### Brano
========================================

Dai Somoza ad Ortega il cerchio poi si è chiuso in un eterno ritorno della dittatura con tutti i suoi tragici peccati, dal culto della personalità al familismo, dalla corruzione alla repressione sanguinaria dell’opposizione (tragiche le manifestazioni del dissenso del 2018) con un refrain costante: la povertà del popolo di contro alla grassa ricchezza dei maiali della Fattoria di Orwell.
“Bienvenido a Nicaragua Libre gracias a Dios y a la Revolución” recitava lo striscione di accoglienza al Papa all’aeroporto di Managua, le consorelle libertà e rivoluzione sono finite in fondo al sacco assieme al diritto del popolo alla poesia, Ernesto Cardenal l’aveva capito nel ’94, Giovanni Paolo II qualche anno prima.
Ma la rivoluzione è amore forte come la morte, palingenesi di contro al brullo inverno, primavera erotica degli ideali nel coito vivificatore d’una società nuova voluta con passione, mistica abnegazione e perché no fumo di barricate. La rivoluzione, come la poesia, cabe todo, avvolge tutto, una volta nel sangue ci resta irrorando la memoria d’un caleidoscopio di immagini mai private dell’anima di sensazioni concrete saldate nelle sequenze del pensiero-azione.
Allora la parola non è trasmissione di sentimenti, onanismo dell’io ululante, ma evocazione di virtù nascoste nel mito che la poesia rivela per educare, formare il popolo, risvegliarlo dalla decadenza dei costumi, dal servaggio ignobile al potere violento ladro della dignità umana.

========================================

### Cosa fare
• a. Nel brano sul Nicaragua, che cosa c'era scritto sullo striscione di accoglienza al Papa all'aeroporto di Managua?
• b. Prosegui il brano sul Nicaragua e la rivoluzione a partire dalla fine della sua ultima frase.
Le voci qui sotto non c'entrano con questo lavoro.

### Dati forniti
========================================

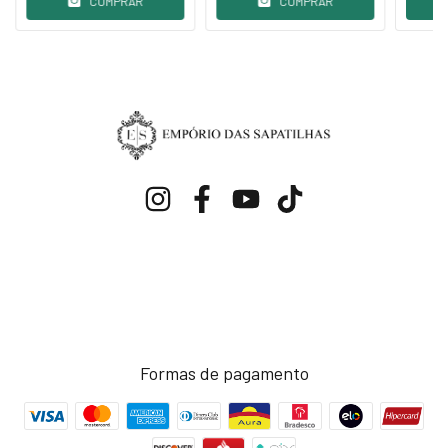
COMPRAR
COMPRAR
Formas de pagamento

========================================

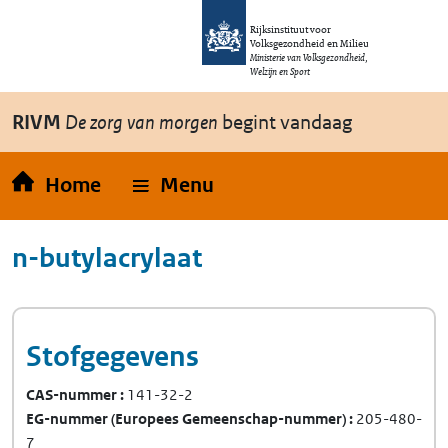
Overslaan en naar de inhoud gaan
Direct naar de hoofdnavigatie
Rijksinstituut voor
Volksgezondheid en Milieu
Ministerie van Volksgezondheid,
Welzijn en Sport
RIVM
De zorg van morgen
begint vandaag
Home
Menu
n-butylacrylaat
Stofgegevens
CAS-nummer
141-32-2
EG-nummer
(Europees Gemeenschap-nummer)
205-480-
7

========================================

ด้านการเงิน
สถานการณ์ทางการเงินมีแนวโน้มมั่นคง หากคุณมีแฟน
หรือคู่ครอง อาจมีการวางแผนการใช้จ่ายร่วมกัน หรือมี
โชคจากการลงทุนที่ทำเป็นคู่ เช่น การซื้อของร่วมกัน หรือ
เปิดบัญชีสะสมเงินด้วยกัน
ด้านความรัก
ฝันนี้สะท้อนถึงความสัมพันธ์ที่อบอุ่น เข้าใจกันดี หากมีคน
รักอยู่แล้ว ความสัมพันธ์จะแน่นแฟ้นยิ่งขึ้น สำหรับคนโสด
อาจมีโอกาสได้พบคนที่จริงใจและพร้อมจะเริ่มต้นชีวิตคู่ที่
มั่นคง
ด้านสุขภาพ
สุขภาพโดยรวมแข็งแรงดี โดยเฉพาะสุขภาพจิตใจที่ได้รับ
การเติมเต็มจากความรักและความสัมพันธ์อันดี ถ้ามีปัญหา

========================================

### Risposte per compito
• a. "Bienvenido a Nicaragua Libre gracias a Dios y a la Revolución".

• b.
Questa funzione civile della poësis e del poeta cuciva tra loro Ezra Pound ed Ernesto Cardenal suo grande ammiratore (tra l’altro tradusse in spagnolo i Cantos) proiettandoli alla fonte egea dell’epos lirico sorgente fresca di umanesimo ricca di valori primari, irrinunciabili, quelli cantati, da Omero, Esiodo, Confucio, Dante.
Il poeta “impegnato” Mario Benedetti (italo-uruguagio) aveva colto la grande influenza poundiana nell’architettura poetica di Cardenal, la libertà dalle anguste celle della rima, contaminazione di culture diverse, sconfinamento della poesia nella prosa, arredamento studiato di antico e contemporaneo, accostamento, quasi onirico, di immagini distanti, metafore educative, lavoro duro d’ osmosi tra ideali socio-politici con l’essenza dell’essere. Diverso era invece il loro linguaggio, aulico per Pound pop per l’Ernesto ma identico il culto religioso della parola spogliata d’ogni orpello, essa si fa lama tagliente fuori dal fodero, difesa e attacco contro il potere dell’usura, dell’imperialismo finanziario, assassini della poesia magica d’ una società agreste di comunione solidale tra gli uomini, tra questi e madre natura.
Il cantore di Granada si convinse a salire sul monte Carmelo con la Bibbia e Marx, il vate dell’Idaho con Confucio e Mussolini, ma una volta caduti in disgrazia per le rivoluzioni strozzate, dalla cima di quel monte entrambi si sono accordati col silenzio mistico del cosmo, argonauti indomiti alla ricerca dell’eterno significato dell’esserci.
Ognuno dei due ha dato e pagato col coraggio della propria vita il riscatto per essere polvere di stelle.
Quanto è attuale quel Salmo I di Ernesto:
“Fortunato l’uomo che non segue le direttive del Partito
e non partecipa alle sue manifestazioni
e non si siede allo stesso tavolo con i gangsters
o con i suoi Generali nel Consiglio di Guerra.
Fortunato l’uomo che non spia il suo fratello
o denuncia il suo compagno di scuola.
Fortunato l’uomo che non legge gli annunci pubblicitari
e non ascolta le loro radio
e non crede nei loro slogan.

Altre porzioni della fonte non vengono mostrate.